Reproduce word for word every line from the one containing "scientific name: Coronilla scorpioides" down to the one containing "genus: Ardea" in the rows below, including both of those lines.

:: Recorded data

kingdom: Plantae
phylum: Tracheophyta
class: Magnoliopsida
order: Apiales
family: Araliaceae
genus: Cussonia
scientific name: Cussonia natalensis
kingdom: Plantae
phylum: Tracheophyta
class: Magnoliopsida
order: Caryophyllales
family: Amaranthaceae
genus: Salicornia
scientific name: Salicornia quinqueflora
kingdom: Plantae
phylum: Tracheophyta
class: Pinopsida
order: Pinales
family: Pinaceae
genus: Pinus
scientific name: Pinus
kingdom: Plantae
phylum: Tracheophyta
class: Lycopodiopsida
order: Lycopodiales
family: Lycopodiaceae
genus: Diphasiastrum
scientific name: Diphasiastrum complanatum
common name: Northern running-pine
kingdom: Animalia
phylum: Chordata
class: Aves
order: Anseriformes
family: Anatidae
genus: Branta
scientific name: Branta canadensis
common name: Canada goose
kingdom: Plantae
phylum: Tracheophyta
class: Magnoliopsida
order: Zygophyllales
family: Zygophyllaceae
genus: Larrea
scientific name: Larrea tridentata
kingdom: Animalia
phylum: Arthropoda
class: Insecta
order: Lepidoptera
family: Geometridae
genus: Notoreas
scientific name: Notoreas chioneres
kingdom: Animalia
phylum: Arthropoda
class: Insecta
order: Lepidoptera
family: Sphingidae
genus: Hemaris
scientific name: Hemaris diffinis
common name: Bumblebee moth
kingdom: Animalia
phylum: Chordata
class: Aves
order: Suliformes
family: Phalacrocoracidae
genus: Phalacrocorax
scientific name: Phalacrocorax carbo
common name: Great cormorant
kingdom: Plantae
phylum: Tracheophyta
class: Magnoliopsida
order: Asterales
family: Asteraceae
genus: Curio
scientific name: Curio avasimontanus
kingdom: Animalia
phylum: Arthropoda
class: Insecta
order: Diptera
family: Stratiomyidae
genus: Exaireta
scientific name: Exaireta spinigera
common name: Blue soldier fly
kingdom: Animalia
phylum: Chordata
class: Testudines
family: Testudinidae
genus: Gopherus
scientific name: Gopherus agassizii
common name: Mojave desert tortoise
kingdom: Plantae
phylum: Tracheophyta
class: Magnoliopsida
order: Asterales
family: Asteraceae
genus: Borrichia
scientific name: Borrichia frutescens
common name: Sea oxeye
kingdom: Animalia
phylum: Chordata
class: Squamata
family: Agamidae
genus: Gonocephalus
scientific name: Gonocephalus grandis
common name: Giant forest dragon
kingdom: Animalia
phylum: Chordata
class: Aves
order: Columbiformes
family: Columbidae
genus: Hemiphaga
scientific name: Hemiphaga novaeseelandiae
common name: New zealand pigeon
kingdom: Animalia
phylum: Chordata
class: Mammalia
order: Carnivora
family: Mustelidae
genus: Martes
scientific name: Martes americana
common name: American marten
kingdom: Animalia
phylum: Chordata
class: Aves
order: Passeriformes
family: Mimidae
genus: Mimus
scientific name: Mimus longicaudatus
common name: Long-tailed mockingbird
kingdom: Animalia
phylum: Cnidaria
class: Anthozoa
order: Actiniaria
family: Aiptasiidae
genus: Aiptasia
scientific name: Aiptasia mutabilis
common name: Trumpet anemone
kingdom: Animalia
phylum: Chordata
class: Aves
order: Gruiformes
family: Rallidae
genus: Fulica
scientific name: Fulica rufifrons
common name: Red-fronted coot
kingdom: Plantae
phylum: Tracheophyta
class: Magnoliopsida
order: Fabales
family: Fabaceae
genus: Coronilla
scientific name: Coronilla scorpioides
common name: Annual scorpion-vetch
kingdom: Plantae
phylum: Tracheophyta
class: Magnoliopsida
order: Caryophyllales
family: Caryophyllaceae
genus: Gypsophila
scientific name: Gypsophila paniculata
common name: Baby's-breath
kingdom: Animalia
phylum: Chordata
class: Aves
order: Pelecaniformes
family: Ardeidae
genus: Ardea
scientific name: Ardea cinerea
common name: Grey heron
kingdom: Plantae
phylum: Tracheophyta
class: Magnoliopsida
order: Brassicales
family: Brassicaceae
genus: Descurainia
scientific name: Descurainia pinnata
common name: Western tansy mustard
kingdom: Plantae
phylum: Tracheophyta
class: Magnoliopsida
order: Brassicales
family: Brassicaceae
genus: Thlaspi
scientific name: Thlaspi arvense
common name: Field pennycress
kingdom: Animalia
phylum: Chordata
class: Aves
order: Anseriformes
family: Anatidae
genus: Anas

::::

**Exercise solution:**
scientific name: Coronilla scorpioides
common name: Annual scorpion-vetch
kingdom: Plantae
phylum: Tracheophyta
class: Magnoliopsida
order: Caryophyllales
family: Caryophyllaceae
genus: Gypsophila
scientific name: Gypsophila paniculata
common name: Baby's-breath
kingdom: Animalia
phylum: Chordata
class: Aves
order: Pelecaniformes
family: Ardeidae
genus: Ardea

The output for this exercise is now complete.